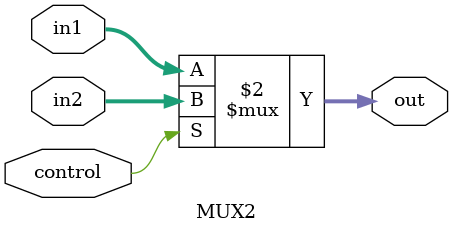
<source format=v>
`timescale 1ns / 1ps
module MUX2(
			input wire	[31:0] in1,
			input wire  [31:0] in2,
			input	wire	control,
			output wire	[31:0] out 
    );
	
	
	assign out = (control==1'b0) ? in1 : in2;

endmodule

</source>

────────────────────

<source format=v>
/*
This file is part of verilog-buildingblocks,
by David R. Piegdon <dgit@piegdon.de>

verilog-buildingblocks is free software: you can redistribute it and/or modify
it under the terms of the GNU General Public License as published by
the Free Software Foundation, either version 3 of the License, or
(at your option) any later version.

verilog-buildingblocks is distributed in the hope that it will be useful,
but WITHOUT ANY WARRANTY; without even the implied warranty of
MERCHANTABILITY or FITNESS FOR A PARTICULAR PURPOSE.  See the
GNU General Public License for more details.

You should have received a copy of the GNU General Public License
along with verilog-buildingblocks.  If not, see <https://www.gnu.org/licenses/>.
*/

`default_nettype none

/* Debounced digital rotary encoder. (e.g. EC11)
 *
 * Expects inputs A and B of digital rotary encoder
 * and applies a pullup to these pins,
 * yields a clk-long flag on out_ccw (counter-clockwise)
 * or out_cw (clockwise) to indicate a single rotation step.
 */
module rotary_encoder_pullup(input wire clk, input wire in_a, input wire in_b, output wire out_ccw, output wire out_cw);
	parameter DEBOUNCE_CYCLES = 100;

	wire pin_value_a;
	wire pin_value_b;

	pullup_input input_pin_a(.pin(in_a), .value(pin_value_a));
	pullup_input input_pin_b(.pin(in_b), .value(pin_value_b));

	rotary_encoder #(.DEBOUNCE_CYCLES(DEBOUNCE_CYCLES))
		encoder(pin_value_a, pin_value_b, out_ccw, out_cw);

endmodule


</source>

────────────────────

Lines that contain "General" are the result; find them in the entries above and copy each one.

**EXPECTED ANSWER**
it under the terms of the GNU General Public License as published by
GNU General Public License for more details.
You should have received a copy of the GNU General Public License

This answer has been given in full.